### Exercise requirements
Copy the listing from its first line through the line containing "Identify the document", swapping "document elements" for "layout elements" and leaving the rest unchanged.

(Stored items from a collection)
________
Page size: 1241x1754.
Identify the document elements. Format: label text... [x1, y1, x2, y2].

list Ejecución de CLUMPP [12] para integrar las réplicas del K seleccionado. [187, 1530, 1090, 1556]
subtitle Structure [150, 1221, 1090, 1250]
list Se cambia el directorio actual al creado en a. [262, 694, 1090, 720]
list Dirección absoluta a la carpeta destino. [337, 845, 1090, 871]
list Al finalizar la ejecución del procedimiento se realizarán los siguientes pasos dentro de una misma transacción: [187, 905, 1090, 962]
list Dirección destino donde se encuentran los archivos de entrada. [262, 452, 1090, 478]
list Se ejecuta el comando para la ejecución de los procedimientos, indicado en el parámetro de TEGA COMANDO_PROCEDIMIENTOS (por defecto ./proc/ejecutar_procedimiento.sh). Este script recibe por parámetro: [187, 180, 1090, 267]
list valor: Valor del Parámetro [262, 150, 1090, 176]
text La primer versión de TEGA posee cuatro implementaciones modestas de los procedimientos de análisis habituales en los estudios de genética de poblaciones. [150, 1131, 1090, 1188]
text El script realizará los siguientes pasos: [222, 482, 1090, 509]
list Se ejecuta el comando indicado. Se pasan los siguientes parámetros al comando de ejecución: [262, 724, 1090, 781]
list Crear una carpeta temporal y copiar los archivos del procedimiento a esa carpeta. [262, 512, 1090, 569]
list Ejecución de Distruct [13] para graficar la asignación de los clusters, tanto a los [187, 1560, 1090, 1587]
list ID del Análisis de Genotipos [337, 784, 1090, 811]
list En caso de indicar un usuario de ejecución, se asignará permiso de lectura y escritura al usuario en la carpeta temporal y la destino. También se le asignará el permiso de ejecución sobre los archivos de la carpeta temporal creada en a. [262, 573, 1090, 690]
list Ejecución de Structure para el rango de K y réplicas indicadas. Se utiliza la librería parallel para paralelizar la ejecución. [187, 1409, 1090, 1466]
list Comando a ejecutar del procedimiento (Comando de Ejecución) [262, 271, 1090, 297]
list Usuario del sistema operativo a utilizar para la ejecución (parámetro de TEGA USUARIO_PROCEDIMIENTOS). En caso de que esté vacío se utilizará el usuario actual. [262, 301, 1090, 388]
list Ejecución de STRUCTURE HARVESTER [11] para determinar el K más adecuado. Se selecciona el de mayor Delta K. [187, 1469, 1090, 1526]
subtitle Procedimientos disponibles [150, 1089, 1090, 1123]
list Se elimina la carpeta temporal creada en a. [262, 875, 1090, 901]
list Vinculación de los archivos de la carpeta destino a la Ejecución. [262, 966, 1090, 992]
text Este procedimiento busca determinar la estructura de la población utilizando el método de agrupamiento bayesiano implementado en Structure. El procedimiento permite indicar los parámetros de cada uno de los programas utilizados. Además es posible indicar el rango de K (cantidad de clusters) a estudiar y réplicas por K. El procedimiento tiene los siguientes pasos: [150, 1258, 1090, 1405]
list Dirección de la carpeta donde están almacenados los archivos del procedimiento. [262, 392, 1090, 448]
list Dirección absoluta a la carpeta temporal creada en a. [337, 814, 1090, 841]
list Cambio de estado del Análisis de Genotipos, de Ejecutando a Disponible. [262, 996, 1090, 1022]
________
### Full solution
Page size: 1241x1754.
Identify the layout elements. Format: label text... [x1, y1, x2, y2].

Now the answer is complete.